Woodside’s guys are kicking awesomely all over the place. He drove to Morgantown, W.Va., on Saturday to watch West Virginia trounce Maryland. Both the WVU punter, Gregg Pugnetti of W.T. Woodson, and the Mountaineers’ field goal kicker, Tyler Bitancurt of West Springfield, have trained with Woodside since high school.
Pugnetti, a fifth-year senior, kept kicking even though he’d never gotten on the field through his first four years at the school. He made his college football debut two weeks ago. He hit three punts more than 50 yards, and had two downed at the 1-yard line. Bitancurt, now a sophomore, made 13 of 15 field goal attempts last year and was named first team all-Big East placekicker as a freshman. “I told the coaches he’ll be the best kicker West Virginia ever had,” Woodside says of Bitancurt.
For now, Woodside himself holds that honor. Now 47, he was an All-American kicker for WVU in the early 1980s. He broke the NCAA record for field goals in a season (28) as a sophomore, and still holds several school records (among the marks: career scoring, career field goals, field goal accuracy, and consecutive FGs made; he also has the two longest FGs in WVU history).
The Buffalo Bills drafted Woodside in 1985. He was beaten out by Scott Norwood, who would go on to infamy in the 1991 Super Bowl for missing the last-second field goal that made “Wide Right!” an NFL taunt.
Woodside says he studied the craft intensely after getting cut by several more pro squads. He ultimately found more satisfaction teaching kicking than he ever got out of actually kicking.
Several of his students went further than he did. Nick Novak, former Maryland and Redskins kicker, and Shayne Graham, a Virginia Tech product and NFL vet who was recently released by the Baltimore Ravens, are but two Woodside guys who went pro.
Not all of Woodside’s guys are guys: The DC Divas, the powerhouse semi-pro women’s football franchise, brought Woodside in to teach. “The wide receivers and linemen were heckling us, like, ‘Oh, look at the stupid kickers!’” he says. “That really made me laugh: Male or female, there is no respect for kickers.”

SOURCE MATERIAL>
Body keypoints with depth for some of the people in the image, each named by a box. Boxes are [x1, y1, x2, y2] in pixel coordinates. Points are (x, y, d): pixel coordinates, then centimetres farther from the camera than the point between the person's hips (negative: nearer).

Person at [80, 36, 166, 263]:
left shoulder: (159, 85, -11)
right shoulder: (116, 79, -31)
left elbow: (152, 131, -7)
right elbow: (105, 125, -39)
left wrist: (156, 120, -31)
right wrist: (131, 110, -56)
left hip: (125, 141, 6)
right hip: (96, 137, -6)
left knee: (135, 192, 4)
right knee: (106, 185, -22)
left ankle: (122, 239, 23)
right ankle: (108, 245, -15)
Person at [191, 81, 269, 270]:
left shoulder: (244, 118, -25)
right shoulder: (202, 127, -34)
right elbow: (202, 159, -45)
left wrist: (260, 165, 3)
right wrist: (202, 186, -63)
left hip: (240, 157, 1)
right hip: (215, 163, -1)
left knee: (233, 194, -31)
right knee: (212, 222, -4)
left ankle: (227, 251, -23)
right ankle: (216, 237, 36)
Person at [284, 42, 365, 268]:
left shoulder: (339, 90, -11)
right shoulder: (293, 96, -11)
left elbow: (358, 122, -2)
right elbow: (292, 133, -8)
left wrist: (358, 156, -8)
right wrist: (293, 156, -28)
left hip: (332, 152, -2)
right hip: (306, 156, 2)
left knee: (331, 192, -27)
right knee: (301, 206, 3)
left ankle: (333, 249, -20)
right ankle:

WORK INSTRUCTIONS>
(a) Reproduce the stretch of the article about Woodside from "Woodside’s guys are kicking" through "says of Bitancurt." verbatim.
(b) Name every kicker the article about Woodside identifies as having trained with him or been one of his students.

ANSWERS FOR THE TASKS>
(a)
Woodside’s guys are kicking awesomely all over the place. He drove to Morgantown, W.Va., on Saturday to watch West Virginia trounce Maryland. Both the WVU punter, Gregg Pugnetti of W.T. Woodson, and the Mountaineers’ field goal kicker, Tyler Bitancurt of West Springfield, have trained with Woodside since high school.
Pugnetti, a fifth-year senior, kept kicking even though he’d never gotten on the field through his first four years at the school. He made his college football debut two weeks ago. He hit three punts more than 50 yards, and had two downed at the 1-yard line. Bitancurt, now a sophomore, made 13 of 15 field goal attempts last year and was named first team all-Big East placekicker as a freshman. “I told the coaches he’ll be the best kicker West Virginia ever had,” Woodside says of Bitancurt.

(b)
- Gregg Pugnetti
- Tyler Bitancurt
- Nick Novak
- Shayne Graham